- _Work item 1_: According to the passage on student test scores, how often is international data released on how well students score in key subjects?
- _Work item 2_: Please carry on the passage about Australian student test scores from its final sentence.

- _Passage_:
============
When I was at university one of our senior lecturers was a widely recognized Coastal Geomorphologist. In other words, he was an expert on coastal landforms. I don’t remember anything he taught but I do remember vividly a story he told – which in itself is food for thought for how we teach Mathematics? The lecturer recounted how he attended a lecturer on rising sea levels. The data collected from a local wharf, said the presenter, showed that the sea level was rising at quite rapid rates. My lecturer, being the thoughtful academic he was, asked the question, “Could the data show that the wharf is sinking?!”

Decline standards Oz

Every three years, international data is released on how well students are scoring in a few key subjects, including Mathematics and Science. The graph below indicates a big drop in these standards for 15 year old students in Australia. Now, of course, the data could also show that scores for other countries have gone up and that, in fact, there is no actual decline in the standards for our Australian students!
============
Entries in the collection:
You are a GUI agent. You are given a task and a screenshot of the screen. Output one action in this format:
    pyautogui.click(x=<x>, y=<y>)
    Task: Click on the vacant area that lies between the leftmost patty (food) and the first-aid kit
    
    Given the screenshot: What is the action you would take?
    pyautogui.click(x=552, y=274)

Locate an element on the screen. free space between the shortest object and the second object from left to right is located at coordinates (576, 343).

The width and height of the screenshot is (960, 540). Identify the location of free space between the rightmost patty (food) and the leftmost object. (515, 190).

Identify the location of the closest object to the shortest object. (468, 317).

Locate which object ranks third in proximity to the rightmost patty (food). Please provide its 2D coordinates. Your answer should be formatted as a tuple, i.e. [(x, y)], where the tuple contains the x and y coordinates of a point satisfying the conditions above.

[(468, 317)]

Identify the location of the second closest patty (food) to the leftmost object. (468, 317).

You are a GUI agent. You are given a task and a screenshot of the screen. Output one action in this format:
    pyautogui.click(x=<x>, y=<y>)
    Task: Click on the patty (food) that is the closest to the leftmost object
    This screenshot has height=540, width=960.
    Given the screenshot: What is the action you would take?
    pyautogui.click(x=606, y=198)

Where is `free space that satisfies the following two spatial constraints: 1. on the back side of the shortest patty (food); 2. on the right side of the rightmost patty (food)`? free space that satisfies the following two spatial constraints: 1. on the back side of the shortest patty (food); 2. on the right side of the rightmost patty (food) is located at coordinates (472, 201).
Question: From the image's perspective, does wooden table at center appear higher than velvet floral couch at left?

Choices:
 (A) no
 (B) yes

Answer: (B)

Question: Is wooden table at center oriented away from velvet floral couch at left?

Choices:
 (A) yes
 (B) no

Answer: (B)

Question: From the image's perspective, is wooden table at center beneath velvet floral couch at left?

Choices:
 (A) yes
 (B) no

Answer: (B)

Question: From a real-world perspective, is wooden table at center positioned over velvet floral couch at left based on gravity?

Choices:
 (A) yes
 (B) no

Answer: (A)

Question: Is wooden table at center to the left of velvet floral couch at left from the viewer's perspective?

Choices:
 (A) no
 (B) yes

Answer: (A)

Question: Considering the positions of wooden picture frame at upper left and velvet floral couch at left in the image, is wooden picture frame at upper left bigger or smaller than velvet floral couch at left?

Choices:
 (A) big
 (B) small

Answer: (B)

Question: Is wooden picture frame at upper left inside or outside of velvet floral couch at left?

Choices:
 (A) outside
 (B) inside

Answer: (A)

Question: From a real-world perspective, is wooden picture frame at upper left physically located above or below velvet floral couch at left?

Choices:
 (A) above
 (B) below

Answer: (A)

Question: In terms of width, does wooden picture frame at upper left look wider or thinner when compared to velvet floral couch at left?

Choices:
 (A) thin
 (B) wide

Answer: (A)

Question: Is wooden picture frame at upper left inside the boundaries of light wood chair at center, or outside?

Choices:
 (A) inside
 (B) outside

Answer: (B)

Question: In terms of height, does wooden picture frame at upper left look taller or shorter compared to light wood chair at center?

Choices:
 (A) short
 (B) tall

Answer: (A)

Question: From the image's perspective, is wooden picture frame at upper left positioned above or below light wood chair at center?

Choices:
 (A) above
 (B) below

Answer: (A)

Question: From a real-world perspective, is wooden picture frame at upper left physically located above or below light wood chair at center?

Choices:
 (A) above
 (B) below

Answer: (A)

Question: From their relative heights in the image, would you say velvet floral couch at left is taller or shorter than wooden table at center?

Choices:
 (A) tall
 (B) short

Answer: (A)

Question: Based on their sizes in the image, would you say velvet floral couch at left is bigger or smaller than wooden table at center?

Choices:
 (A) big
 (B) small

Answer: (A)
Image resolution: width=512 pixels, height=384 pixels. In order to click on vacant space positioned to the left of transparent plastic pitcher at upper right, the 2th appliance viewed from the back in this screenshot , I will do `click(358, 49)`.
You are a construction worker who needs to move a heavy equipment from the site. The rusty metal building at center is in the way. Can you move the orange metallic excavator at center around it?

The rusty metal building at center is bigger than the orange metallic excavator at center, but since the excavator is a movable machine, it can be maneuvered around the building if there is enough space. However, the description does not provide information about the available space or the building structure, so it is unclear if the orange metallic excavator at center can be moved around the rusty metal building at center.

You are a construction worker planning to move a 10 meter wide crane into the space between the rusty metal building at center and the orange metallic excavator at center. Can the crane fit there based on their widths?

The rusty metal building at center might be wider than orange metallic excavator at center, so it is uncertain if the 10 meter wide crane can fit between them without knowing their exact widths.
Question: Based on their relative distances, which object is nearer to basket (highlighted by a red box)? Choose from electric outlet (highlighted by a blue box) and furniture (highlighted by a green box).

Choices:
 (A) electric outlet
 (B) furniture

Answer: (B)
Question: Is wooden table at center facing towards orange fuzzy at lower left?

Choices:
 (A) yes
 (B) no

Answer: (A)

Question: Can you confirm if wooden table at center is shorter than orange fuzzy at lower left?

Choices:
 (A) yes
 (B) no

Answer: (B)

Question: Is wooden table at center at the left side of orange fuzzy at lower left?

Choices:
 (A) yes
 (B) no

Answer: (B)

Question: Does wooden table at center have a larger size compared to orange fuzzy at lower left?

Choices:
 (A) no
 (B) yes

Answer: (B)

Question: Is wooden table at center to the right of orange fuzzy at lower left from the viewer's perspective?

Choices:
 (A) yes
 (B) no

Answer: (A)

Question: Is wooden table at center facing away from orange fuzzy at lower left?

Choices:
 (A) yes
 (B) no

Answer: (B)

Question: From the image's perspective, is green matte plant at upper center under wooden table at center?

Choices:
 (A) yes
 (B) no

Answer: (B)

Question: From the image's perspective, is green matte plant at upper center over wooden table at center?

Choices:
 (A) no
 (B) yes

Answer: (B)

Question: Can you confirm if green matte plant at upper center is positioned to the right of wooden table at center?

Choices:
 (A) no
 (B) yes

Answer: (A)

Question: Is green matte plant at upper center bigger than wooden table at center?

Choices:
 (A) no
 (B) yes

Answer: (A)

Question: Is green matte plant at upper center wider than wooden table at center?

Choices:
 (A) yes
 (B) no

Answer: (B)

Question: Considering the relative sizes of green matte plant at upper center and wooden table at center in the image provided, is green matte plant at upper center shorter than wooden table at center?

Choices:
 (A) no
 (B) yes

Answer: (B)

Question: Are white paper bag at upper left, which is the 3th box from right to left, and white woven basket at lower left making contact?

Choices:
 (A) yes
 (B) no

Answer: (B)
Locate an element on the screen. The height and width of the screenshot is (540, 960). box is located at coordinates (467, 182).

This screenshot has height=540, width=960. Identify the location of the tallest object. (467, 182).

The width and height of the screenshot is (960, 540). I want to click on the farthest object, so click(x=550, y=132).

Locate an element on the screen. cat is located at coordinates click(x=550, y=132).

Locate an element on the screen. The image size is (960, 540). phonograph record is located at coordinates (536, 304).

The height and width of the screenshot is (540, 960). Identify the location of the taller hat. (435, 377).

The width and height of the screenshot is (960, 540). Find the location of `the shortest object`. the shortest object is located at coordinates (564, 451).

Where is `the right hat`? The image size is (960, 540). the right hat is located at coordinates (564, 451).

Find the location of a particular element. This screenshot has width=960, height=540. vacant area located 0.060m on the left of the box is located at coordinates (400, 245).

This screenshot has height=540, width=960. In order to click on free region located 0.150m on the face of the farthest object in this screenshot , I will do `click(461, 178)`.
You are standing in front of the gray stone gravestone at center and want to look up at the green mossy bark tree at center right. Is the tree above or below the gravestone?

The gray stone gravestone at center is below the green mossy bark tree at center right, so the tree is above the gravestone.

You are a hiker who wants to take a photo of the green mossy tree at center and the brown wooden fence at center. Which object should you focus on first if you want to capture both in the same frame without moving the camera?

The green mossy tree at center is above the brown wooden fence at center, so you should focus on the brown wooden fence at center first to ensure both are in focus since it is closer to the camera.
============
- _Exercise result 1_: Every three years.

- _Exercise result 2_:
An article on the TES website ask, “What if there are “serious problems” with the Pisa data? What if the statistical techniques used to compile it are “utterly wrong” and based on a “profound conceptual error”? Suppose the whole idea of being able to accurately rank such diverse education systems is “meaningless”, “madness”? What if you learned that Pisa’s comparisons are not based on a common test, but on different students answering different questions? And what if switching these questions around leads to huge variations in the all- important Pisa rankings, with the UK finishing anywhere between 14th and 30th and Denmark between fifth and 37th? What if these rankings – that so many reputations and billions of pounds depend on, that have so much impact on students and teachers around the world – are in fact “useless”?”

Yes, this is a clear case of the seriously Leaning Power of Pisa!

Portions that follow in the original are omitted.